Jak powiedział rzecznik rządu podczas briefingu po spotkaniu, pomiędzy obiema strona sporu "jest pewnego rodzaju niezgodność co do kwestii związanych z ustawą" o SN.
– Aktualna ustawa w ocenie Solidarnej Polski godzi w polską konstytucję, polską suwerenność, rodzi gigantyczne ryzyko paraliżu sądownictwa w Polsce. Dlatego też podzielamy wątpliwości, które przedstawił prezydent Andrzej Duda – powiedział z kolei Sebastian Kaleta z Solidarnej Polski.
Sobolewski: Potrzeba jedności
Jak powiedział Sobolewski podczas rozmowy na antenie rozgłośni, jest on "wśród tych, którzy uważają, że to, co było symbolem Zjednoczonej Prawicy i co dało też zwycięstwo, to jedność i światopoglądowa i programowa". Zdaniem polityka, ta jedność walnie przyczyniła się do wyborczych zwycięstw w 2015 i 2019 roku.

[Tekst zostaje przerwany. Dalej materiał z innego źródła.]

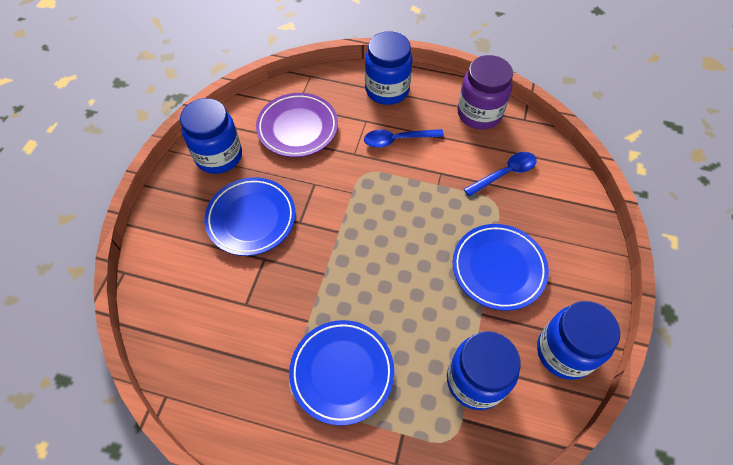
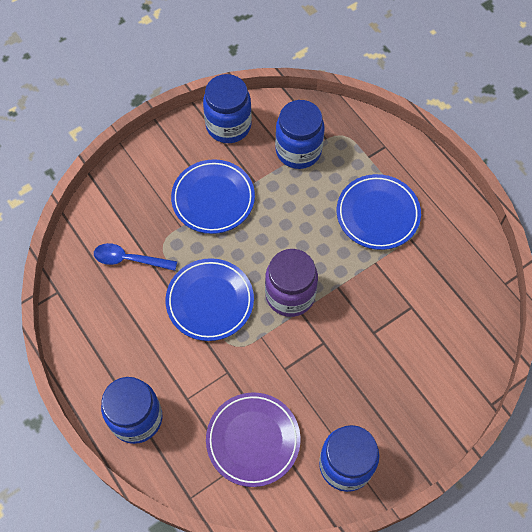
camera: 140 degrees left, 5 degrees up
blue plate [204,177,296,256] -> blue plate moved to [166,258,254,341]
blue spoon [364,129,444,148] -> none
purple jar [457,55,513,129] -> purple jar moved to [265,249,318,317]

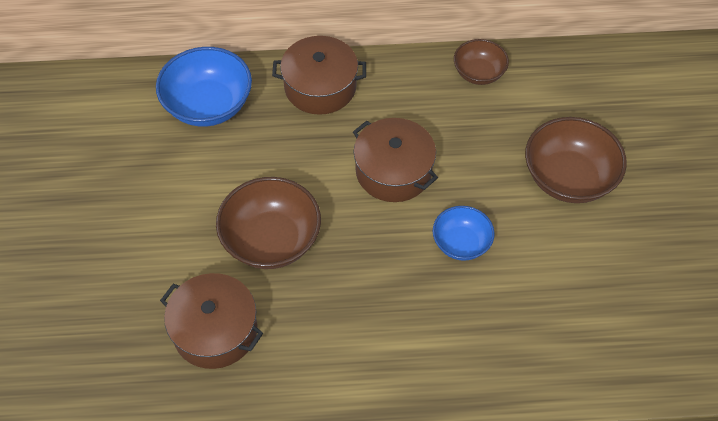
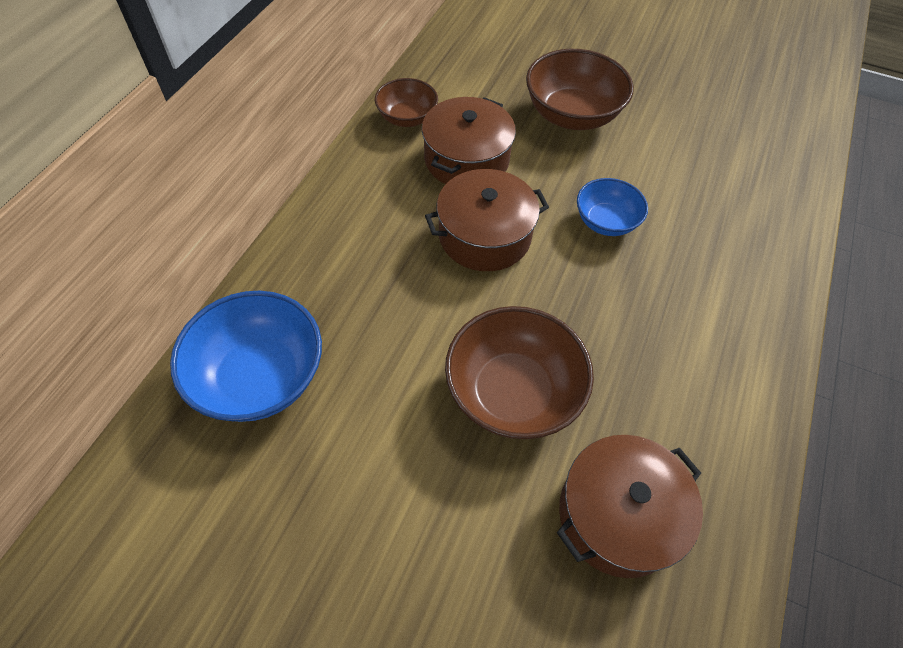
camera: 65 degrees left, 0 degrees up
brown pot [272,36,366,115] -> brown pot moved to [422,97,516,184]

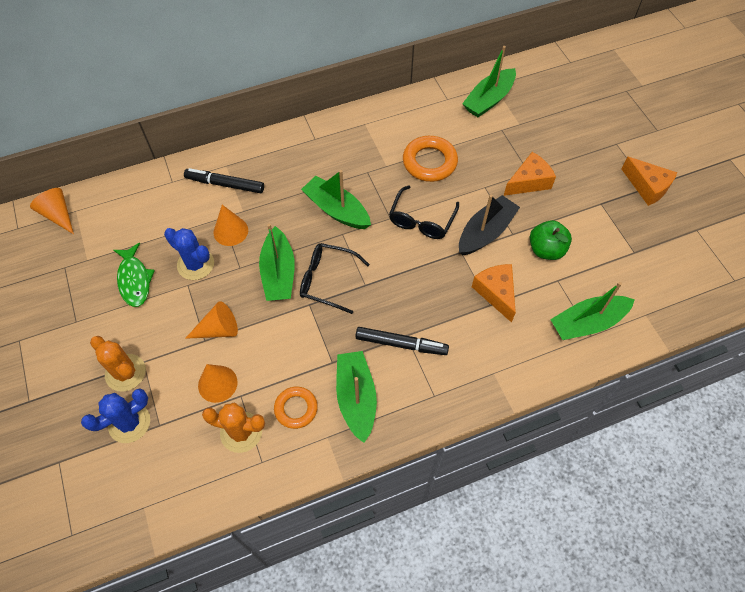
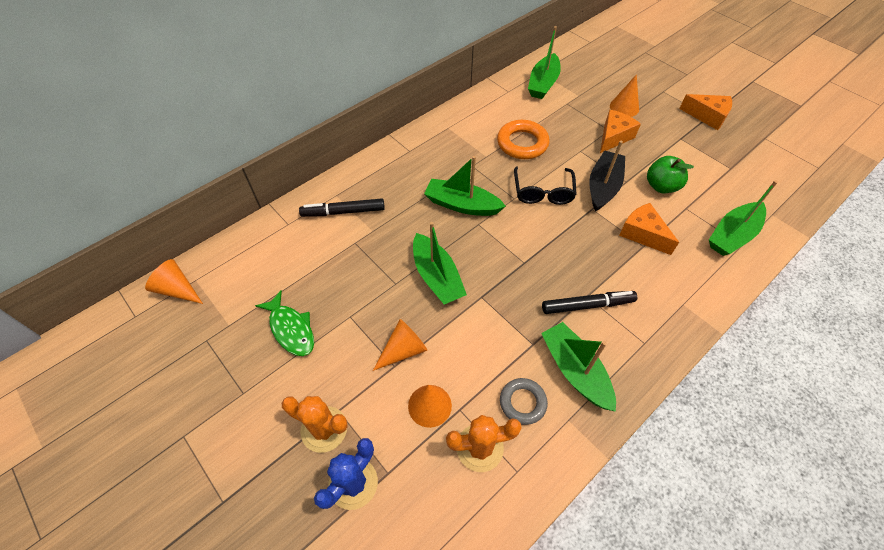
camera: 20 degrees left, 5 degrees down
blue cactus [164,228,214,280] -> none
orange cone [214,205,248,246] -> orange cone moved to [610,74,639,117]
orange ring [274,387,318,429] -> grey ring [500,378,548,425]
black glasses [300,243,370,314] -> none

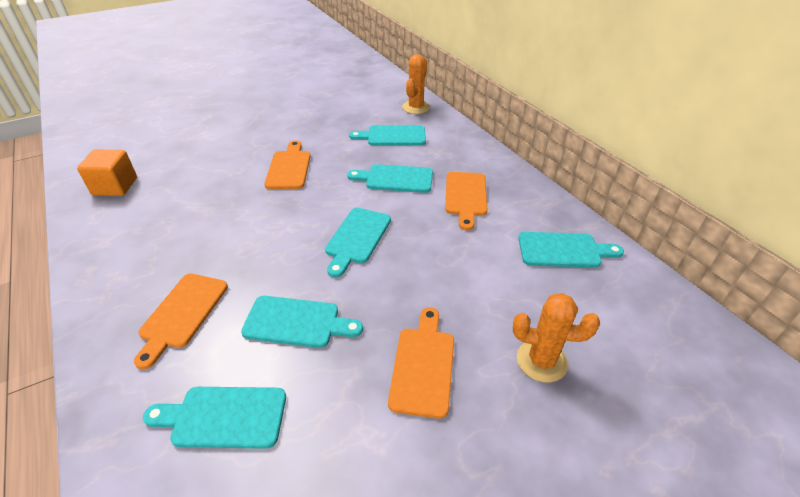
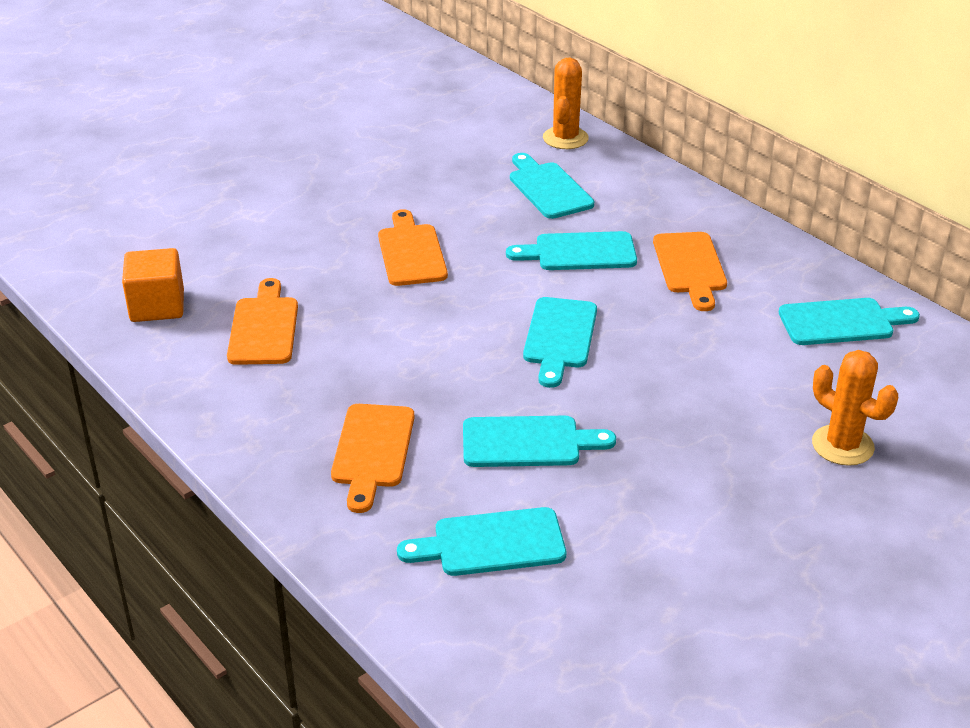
camera: 10 degrees left, 5 degrees down
turquoise cutting board [349,125,426,146] -> turquoise cutting board turned 75 degrees clockwise [510,153,594,219]
orange cutting board [388,307,454,419] -> orange cutting board moved to [227,278,298,365]
orange cactus [513,293,600,383] -> orange cactus turned 45 degrees clockwise [812,350,898,466]

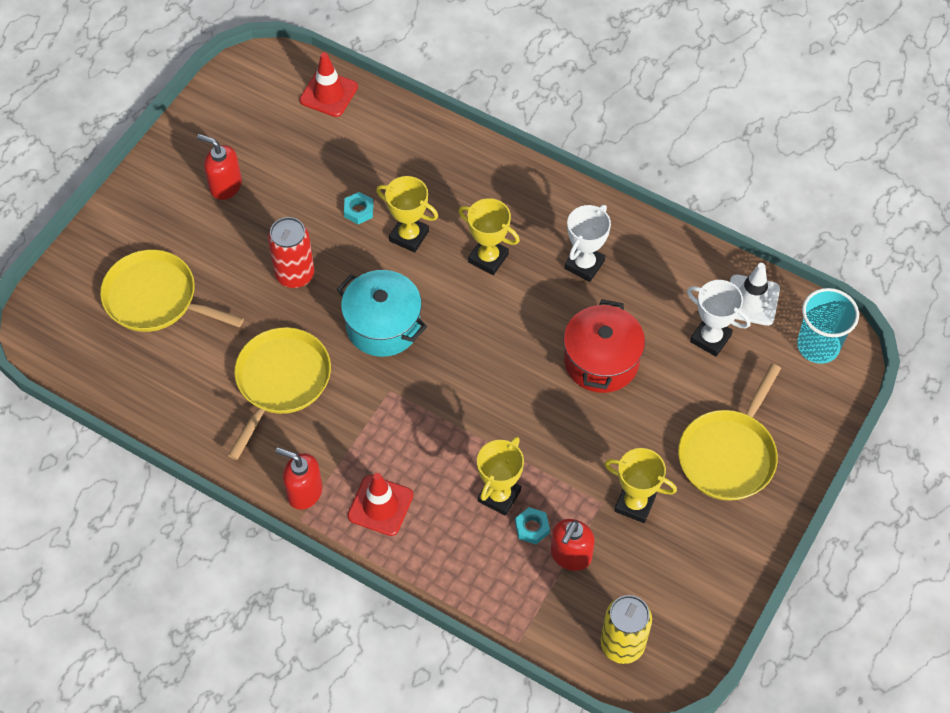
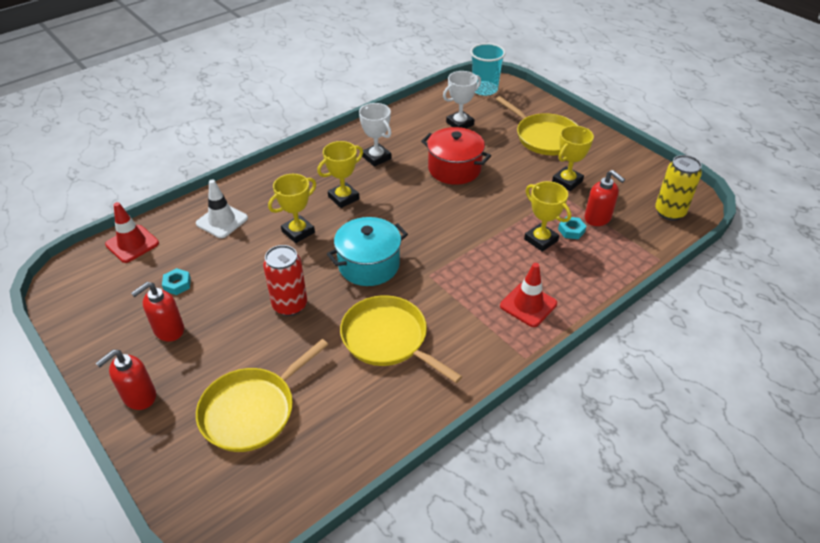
camera: 70 degrees left, 15 degrees down
red soap dispenser [275,447,322,510] -> red soap dispenser moved to [96,350,156,410]
turquoise nut [344,192,374,224] -> turquoise nut moved to [162,268,191,295]
white traffic cone [730,263,780,326] -> white traffic cone moved to [196,179,248,238]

– Polacy przekazali nam mandat zaufania do rządzenia i jestem w tym obozie, żeby to, co dobre, kontynuować i uważam że tylko i wyłącznie jedność i kontynuacja tego, co do tej pory robiliśmy, może nam dać od Polaków, pokornie będziemy o to prosić w październiku, mandat do tego, aby kontynuować nasze reformy. Dlatego jestem w obozie tych, którzy uważają, że w jedności siła – dodał Sobolewski.
Sekretarz generalny PiS jest przekonany, że wkrótce uda się porozumieć ze Zbigniewem Ziobrą.
– Są konsultacje, są rozmowy, jak to czasami w obozach i w rodzinie bywa. Czasami jest różnica zdań i trzeba tę różnicę pokonać i dojść do kompromisu. Sądzę, że ten kompromis też będzie niedługo osiągnięty – wskazał.